> Task brief: Copy all the entries word for word, but omit the pictures.

> Task material:
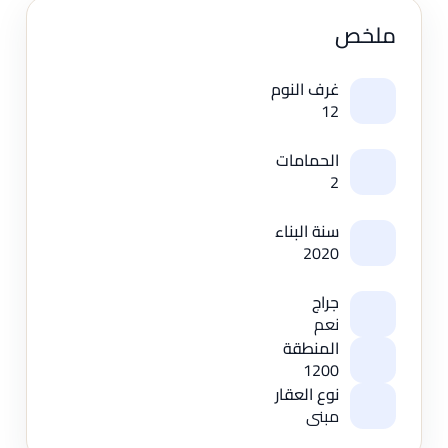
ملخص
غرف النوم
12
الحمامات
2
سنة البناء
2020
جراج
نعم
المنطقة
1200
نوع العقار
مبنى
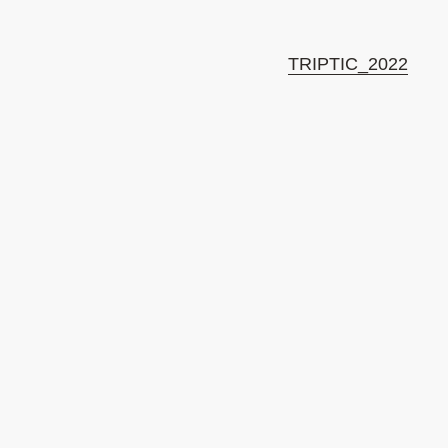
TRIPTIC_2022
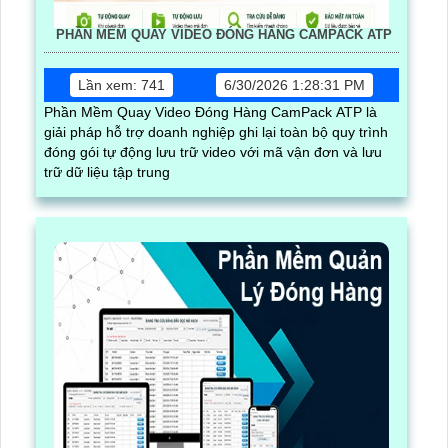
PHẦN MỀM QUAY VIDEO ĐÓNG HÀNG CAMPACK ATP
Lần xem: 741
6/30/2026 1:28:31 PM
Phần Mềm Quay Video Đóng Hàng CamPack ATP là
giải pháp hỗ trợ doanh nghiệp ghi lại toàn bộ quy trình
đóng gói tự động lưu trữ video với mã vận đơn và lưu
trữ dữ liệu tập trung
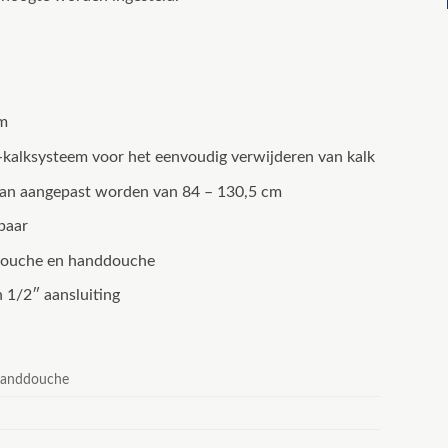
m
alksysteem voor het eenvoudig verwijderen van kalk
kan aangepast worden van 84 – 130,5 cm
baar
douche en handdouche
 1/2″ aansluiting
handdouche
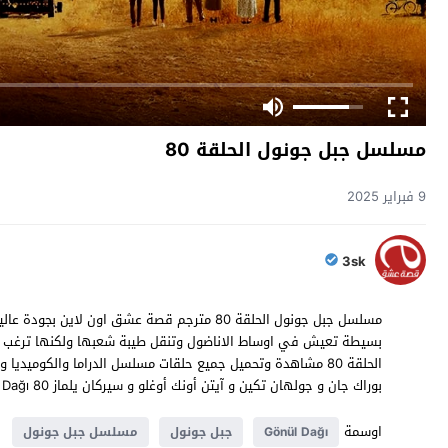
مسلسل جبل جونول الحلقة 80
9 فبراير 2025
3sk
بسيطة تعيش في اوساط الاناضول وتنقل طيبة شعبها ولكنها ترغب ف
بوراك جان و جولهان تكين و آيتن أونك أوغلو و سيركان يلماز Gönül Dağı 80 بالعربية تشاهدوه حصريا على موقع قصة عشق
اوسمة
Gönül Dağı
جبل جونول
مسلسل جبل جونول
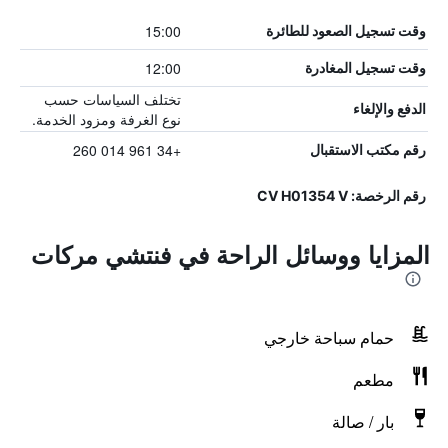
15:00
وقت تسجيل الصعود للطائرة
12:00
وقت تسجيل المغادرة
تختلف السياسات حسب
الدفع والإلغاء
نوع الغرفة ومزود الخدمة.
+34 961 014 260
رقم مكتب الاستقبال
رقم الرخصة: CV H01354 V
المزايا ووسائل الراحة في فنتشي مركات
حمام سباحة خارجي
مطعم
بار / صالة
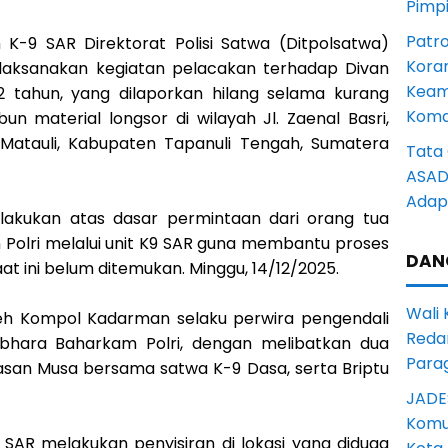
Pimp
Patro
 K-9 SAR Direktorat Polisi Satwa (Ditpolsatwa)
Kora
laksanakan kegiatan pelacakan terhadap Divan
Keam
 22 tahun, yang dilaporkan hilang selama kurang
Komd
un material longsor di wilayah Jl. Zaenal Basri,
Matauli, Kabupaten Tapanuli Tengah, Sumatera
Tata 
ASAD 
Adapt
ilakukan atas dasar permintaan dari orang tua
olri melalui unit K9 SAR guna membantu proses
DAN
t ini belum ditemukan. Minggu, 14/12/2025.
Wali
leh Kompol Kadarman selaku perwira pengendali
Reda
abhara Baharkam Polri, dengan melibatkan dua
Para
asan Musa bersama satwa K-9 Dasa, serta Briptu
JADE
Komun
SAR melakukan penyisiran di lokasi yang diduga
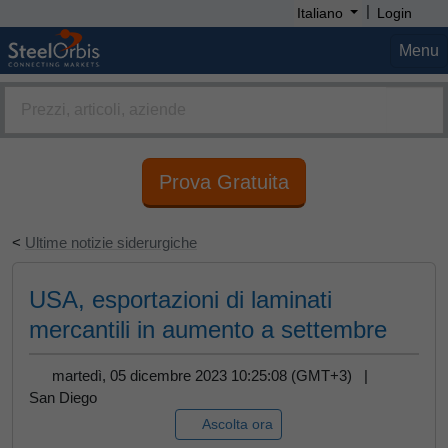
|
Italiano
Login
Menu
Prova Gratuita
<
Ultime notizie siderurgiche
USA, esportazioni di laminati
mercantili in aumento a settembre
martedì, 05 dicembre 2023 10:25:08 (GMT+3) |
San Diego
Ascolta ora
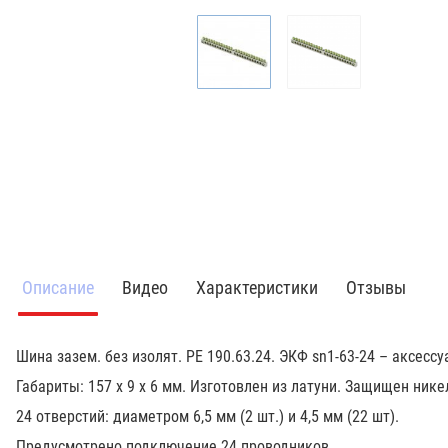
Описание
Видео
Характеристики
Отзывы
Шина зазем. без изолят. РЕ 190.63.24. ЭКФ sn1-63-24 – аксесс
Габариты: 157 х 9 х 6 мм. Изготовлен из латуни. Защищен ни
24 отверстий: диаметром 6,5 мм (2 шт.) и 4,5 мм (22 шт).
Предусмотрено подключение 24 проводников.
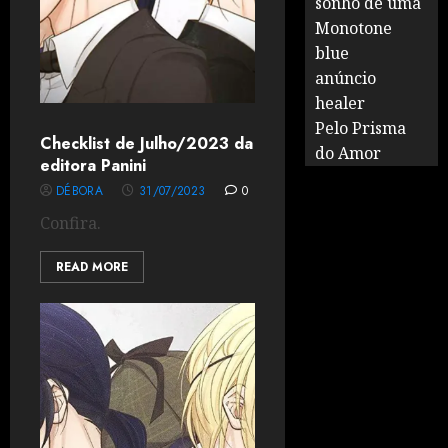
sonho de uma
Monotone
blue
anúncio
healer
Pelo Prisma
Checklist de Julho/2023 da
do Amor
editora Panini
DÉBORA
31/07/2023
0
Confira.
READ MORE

> Task response:
ملخص
غرف النوم
12
الحمامات
2
سنة البناء
2020
جراج
نعم
المنطقة
1200
نوع العقار
مبنى
TRIPTIC_2022
PHẦN MỀM QUAY VIDEO ĐÓNG HÀNG CAMPACK ATP
Lần xem: 741
6/30/2026 1:28:31 PM
Phần Mềm Quay Video Đóng Hàng CamPack ATP là
giải pháp hỗ trợ doanh nghiệp ghi lại toàn bộ quy trình
đóng gói tự động lưu trữ video với mã vận đơn và lưu
trữ dữ liệu tập trung
m
alksysteem voor het eenvoudig verwijderen van kalk
kan aangepast worden van 84 – 130,5 cm
baar
douche en handdouche
 1/2″ aansluiting
handdouche
مسلسل جبل جونول الحلقة 80
9 فبراير 2025
3sk
بسيطة تعيش في اوساط الاناضول وتنقل طيبة شعبها ولكنها ترغب ف
بوراك جان و جولهان تكين و آيتن أونك أوغلو و سيركان يلماز Gönül Dağı 80 بالعربية تشاهدوه حصريا على موقع قصة عشق
اوسمة
Gönül Dağı
جبل جونول
مسلسل جبل جونول
15:00
وقت تسجيل الصعود للطائرة
12:00
وقت تسجيل المغادرة
تختلف السياسات حسب
الدفع والإلغاء
نوع الغرفة ومزود الخدمة.
+34 961 014 260
رقم مكتب الاستقبال
رقم الرخصة: CV H01354 V
المزايا ووسائل الراحة في فنتشي مركات
حمام سباحة خارجي
مطعم
بار / صالة
Pimp
Patro
 K-9 SAR Direktorat Polisi Satwa (Ditpolsatwa)
Kora
laksanakan kegiatan pelacakan terhadap Divan
Keam
 22 tahun, yang dilaporkan hilang selama kurang
Komd
un material longsor di wilayah Jl. Zaenal Basri,
Matauli, Kabupaten Tapanuli Tengah, Sumatera
Tata 
ASAD 
Adapt
ilakukan atas dasar permintaan dari orang tua
olri melalui unit K9 SAR guna membantu proses
DAN
t ini belum ditemukan. Minggu, 14/12/2025.
Wali
leh Kompol Kadarman selaku perwira pengendali
Reda
abhara Baharkam Polri, dengan melibatkan dua
Para
asan Musa bersama satwa K-9 Dasa, serta Briptu
JADE
Komun
SAR melakukan penyisiran di lokasi yang diduga
|
Italiano
Login
Menu
Prova Gratuita
<
Ultime notizie siderurgiche
USA, esportazioni di laminati
mercantili in aumento a settembre
martedì, 05 dicembre 2023 10:25:08 (GMT+3) |
San Diego
Ascolta ora
Описание
Видео
Характеристики
Отзывы
Шина зазем. без изолят. РЕ 190.63.24. ЭКФ sn1-63-24 – аксесс
Габариты: 157 х 9 х 6 мм. Изготовлен из латуни. Защищен ни
24 отверстий: диаметром 6,5 мм (2 шт.) и 4,5 мм (22 шт).
Предусмотрено подключение 24 проводников.
sonho de uma
Monotone
blue
anúncio
healer
Pelo Prisma
Checklist de Julho/2023 da
do Amor
editora Panini
DÉBORA
31/07/2023
0
Confira.
READ MORE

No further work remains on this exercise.